Work instructions:
Begin at the line containing "right wrist: (657, 769)" in the data below and go on through the line containing "left shoulder: (1718, 856)", repeating each line exactly; include both ends and no other line.

Records for the task:
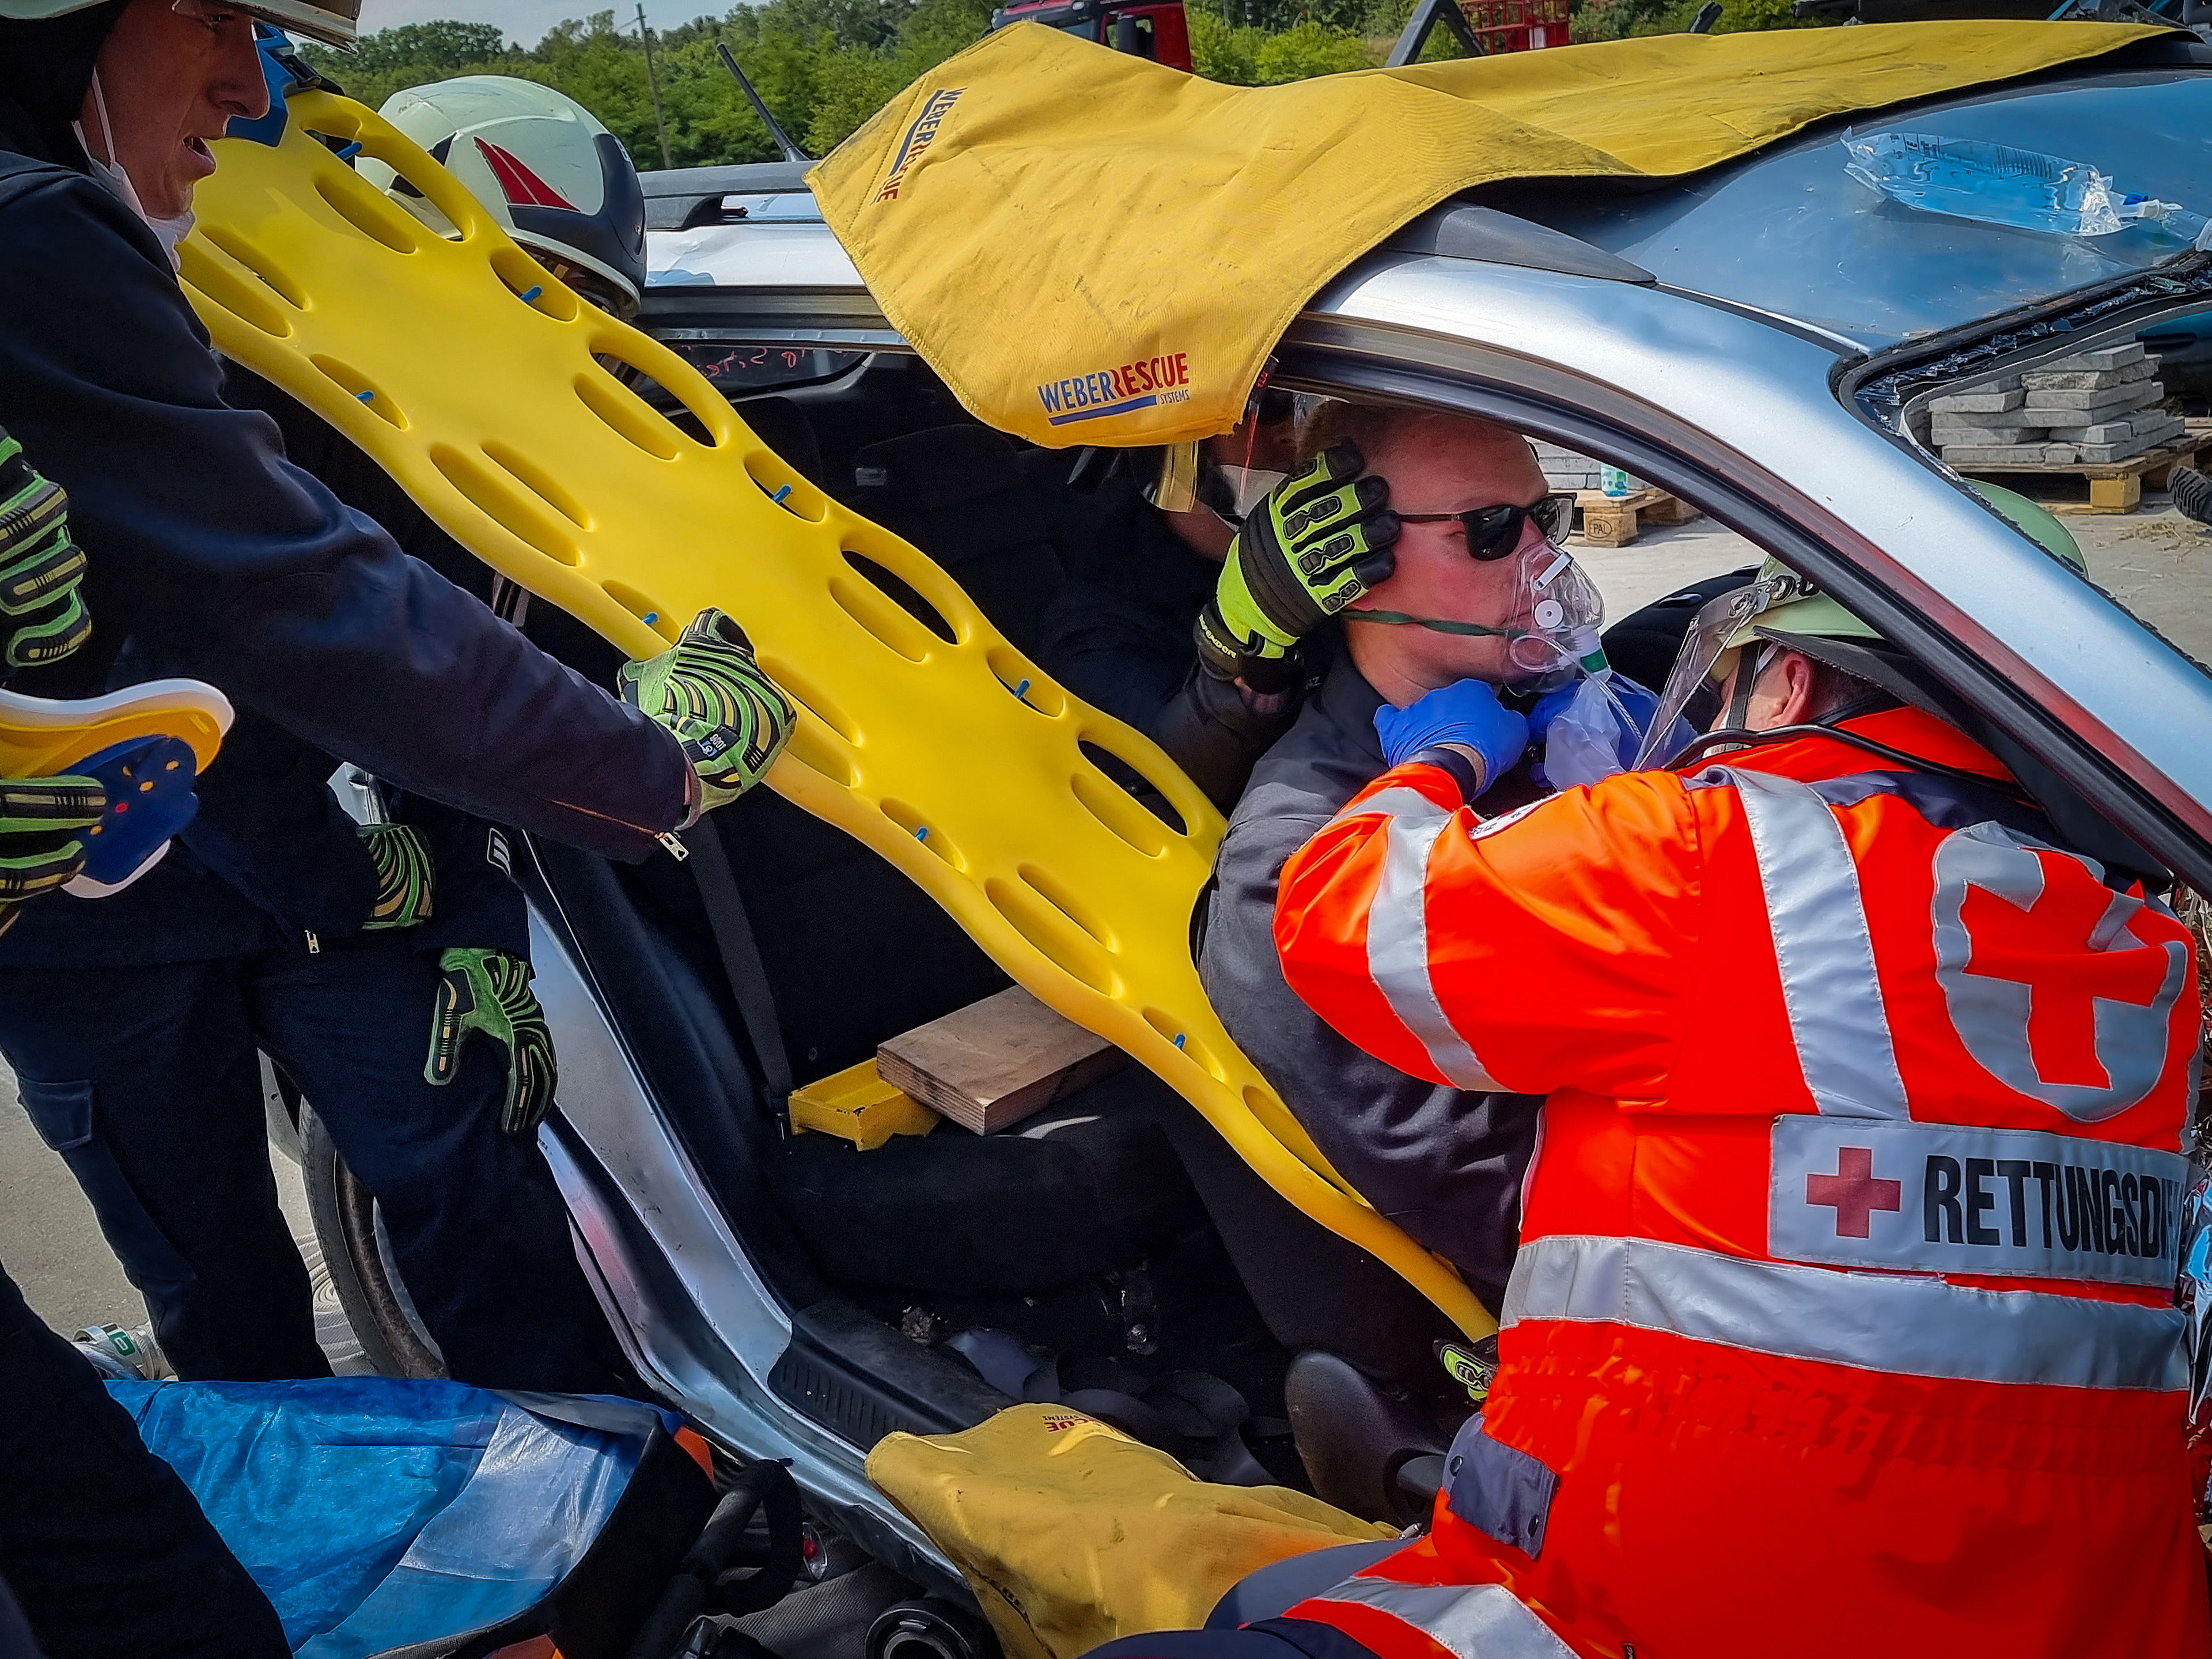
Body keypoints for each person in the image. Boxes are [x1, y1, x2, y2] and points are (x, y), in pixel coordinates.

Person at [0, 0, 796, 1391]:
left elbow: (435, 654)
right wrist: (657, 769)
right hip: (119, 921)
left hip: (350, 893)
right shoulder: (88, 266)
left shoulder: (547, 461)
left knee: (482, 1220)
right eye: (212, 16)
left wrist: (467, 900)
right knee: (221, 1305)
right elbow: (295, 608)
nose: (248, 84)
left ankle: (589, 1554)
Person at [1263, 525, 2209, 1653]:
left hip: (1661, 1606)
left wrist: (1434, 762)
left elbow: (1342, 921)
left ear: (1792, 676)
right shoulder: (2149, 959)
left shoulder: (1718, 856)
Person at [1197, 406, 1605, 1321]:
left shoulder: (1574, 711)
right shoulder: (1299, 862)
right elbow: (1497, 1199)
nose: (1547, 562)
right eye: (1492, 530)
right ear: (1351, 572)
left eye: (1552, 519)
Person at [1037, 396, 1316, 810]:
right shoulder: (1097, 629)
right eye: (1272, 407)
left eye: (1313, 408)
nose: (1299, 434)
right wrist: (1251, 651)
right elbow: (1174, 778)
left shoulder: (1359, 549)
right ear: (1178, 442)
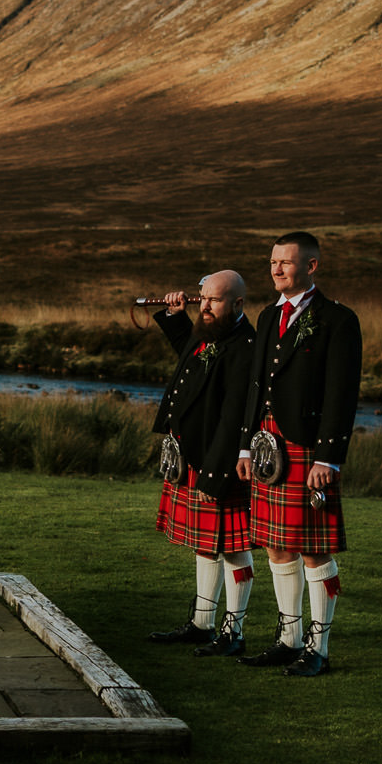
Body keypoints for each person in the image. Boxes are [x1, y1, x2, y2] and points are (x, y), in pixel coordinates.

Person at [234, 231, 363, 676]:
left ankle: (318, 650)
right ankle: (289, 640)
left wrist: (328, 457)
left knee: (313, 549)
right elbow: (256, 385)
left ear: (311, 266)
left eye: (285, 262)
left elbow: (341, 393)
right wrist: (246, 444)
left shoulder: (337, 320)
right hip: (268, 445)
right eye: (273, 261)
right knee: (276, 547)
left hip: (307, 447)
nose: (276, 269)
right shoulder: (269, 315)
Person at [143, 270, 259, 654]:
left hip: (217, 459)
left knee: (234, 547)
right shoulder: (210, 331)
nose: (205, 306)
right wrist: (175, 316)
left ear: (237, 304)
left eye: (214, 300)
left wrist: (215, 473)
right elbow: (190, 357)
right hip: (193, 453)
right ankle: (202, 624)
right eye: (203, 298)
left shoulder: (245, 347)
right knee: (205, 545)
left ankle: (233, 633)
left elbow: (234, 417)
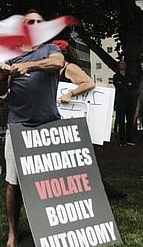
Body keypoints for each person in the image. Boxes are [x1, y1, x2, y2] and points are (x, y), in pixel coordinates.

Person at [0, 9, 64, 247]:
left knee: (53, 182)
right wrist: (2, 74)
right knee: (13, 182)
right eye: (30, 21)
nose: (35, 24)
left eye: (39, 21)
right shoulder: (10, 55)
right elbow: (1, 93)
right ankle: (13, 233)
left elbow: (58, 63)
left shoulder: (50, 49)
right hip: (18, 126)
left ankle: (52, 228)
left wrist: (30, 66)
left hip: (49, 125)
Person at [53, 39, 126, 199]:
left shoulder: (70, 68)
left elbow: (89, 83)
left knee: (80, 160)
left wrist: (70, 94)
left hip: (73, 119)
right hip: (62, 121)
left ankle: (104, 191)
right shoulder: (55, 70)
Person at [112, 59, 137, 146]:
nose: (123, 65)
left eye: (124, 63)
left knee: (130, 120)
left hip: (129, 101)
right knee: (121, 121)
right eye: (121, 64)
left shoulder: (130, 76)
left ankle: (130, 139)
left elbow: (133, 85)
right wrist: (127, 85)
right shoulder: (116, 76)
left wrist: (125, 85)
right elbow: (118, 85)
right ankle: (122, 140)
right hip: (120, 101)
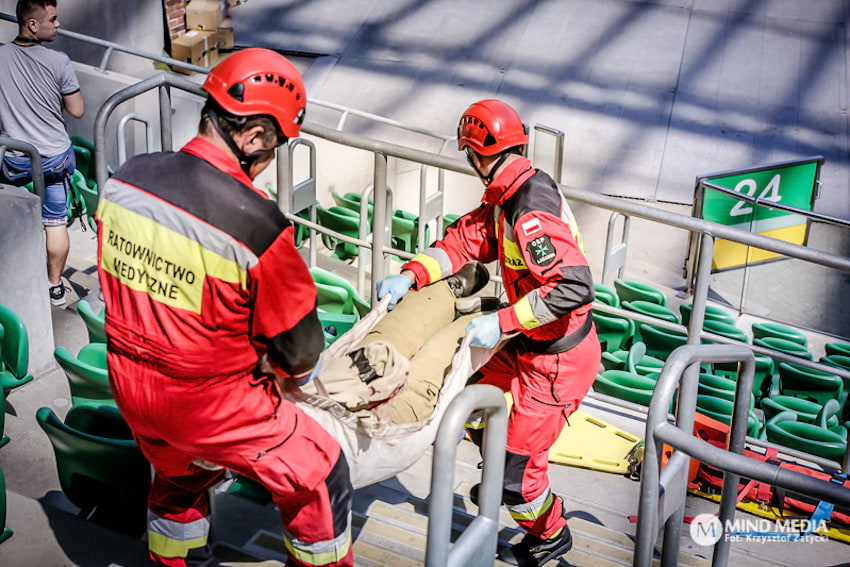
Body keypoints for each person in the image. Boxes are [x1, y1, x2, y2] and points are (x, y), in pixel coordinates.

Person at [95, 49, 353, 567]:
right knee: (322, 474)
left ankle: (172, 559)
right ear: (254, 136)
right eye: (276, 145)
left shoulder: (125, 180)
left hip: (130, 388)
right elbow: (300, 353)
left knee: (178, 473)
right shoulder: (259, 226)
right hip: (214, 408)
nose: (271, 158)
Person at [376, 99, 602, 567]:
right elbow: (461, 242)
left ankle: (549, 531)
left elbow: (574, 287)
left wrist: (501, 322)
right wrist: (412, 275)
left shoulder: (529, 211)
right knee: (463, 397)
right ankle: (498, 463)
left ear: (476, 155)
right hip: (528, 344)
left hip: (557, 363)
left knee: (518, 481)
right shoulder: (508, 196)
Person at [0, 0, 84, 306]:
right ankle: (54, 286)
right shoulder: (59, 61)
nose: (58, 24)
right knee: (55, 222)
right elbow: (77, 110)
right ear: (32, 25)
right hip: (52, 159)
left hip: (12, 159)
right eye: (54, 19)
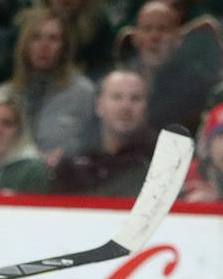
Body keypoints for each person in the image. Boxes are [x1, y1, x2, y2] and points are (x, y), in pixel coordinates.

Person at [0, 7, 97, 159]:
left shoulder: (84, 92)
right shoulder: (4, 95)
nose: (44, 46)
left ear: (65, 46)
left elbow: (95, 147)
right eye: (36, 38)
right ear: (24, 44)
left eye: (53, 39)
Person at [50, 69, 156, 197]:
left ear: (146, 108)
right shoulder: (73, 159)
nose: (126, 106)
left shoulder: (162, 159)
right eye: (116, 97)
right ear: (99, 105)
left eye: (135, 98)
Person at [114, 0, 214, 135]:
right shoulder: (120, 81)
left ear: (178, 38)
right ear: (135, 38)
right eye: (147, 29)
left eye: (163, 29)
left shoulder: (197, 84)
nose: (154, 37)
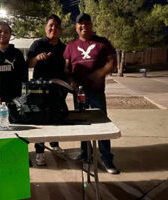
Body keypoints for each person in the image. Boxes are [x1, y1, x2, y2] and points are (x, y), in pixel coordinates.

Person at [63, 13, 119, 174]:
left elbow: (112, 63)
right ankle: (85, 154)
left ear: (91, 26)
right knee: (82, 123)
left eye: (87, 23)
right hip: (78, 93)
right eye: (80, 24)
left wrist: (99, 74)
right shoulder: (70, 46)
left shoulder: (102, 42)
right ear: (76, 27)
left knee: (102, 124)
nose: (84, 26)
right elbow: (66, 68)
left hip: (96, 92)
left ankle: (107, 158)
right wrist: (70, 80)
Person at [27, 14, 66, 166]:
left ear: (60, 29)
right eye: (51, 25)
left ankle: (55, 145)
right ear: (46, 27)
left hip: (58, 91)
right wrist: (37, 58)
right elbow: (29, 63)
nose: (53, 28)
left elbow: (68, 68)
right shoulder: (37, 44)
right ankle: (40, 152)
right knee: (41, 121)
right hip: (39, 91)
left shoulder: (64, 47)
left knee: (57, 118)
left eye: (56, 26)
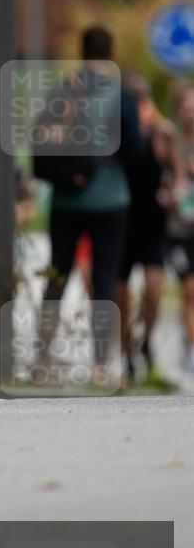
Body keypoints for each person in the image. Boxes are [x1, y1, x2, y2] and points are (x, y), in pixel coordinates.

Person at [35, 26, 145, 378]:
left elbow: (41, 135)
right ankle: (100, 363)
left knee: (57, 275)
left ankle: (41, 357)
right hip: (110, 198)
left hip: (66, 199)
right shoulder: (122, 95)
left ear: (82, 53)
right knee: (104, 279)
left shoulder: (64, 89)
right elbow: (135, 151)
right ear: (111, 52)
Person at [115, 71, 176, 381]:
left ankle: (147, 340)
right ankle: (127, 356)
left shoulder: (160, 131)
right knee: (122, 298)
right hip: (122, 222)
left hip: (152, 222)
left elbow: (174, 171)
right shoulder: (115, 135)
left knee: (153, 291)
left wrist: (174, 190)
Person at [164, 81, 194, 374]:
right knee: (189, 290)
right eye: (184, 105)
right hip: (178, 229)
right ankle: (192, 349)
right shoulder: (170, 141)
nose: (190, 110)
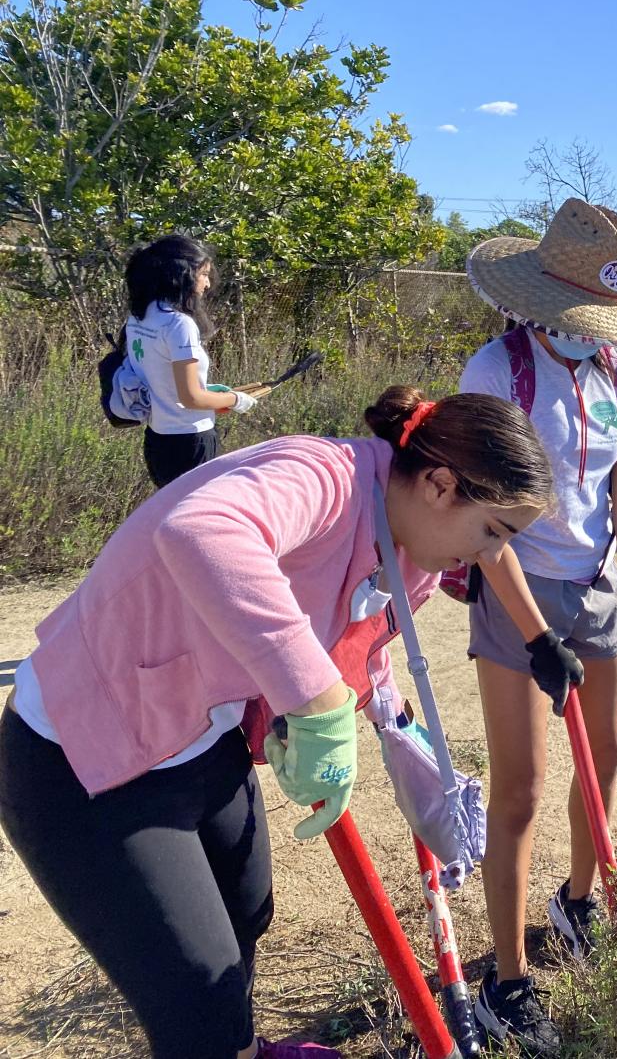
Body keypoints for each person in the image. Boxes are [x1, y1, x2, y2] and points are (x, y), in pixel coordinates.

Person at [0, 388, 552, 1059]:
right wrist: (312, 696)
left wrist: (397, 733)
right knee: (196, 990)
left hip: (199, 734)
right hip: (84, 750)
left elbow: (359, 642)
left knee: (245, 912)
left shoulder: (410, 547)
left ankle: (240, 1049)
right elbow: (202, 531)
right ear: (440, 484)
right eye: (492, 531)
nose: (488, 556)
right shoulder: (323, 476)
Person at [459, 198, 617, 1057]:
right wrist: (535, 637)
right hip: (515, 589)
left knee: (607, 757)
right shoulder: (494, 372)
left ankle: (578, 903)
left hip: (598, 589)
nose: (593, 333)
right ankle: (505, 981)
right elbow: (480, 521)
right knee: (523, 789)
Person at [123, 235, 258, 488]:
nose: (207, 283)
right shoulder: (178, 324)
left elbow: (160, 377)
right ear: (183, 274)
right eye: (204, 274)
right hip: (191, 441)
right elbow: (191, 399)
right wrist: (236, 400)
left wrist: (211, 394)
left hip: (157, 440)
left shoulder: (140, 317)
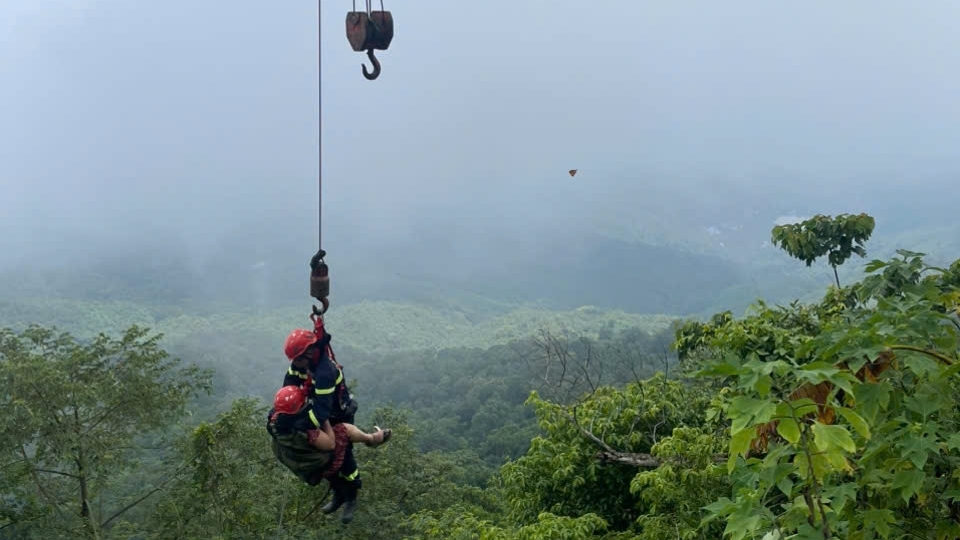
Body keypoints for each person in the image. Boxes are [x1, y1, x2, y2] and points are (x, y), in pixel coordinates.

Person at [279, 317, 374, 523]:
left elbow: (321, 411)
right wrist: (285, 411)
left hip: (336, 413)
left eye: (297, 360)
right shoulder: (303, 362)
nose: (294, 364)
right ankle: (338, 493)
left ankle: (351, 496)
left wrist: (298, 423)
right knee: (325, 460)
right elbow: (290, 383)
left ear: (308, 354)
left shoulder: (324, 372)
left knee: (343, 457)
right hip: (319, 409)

Result for this exercise:
right wrist: (657, 769)
right hip: (119, 921)
left hip: (350, 893)
right shoulder: (88, 266)
left shoulder: (547, 461)
left knee: (482, 1220)
right eye: (212, 16)
left wrist: (467, 900)
right knee: (221, 1305)
right elbow: (295, 608)
nose: (248, 84)
left ankle: (589, 1554)
Person at [1263, 525, 2209, 1653]:
left hip: (1661, 1606)
left wrist: (1434, 762)
left elbow: (1342, 921)
left ear: (1792, 676)
right shoulder: (2149, 959)
left shoulder: (1718, 856)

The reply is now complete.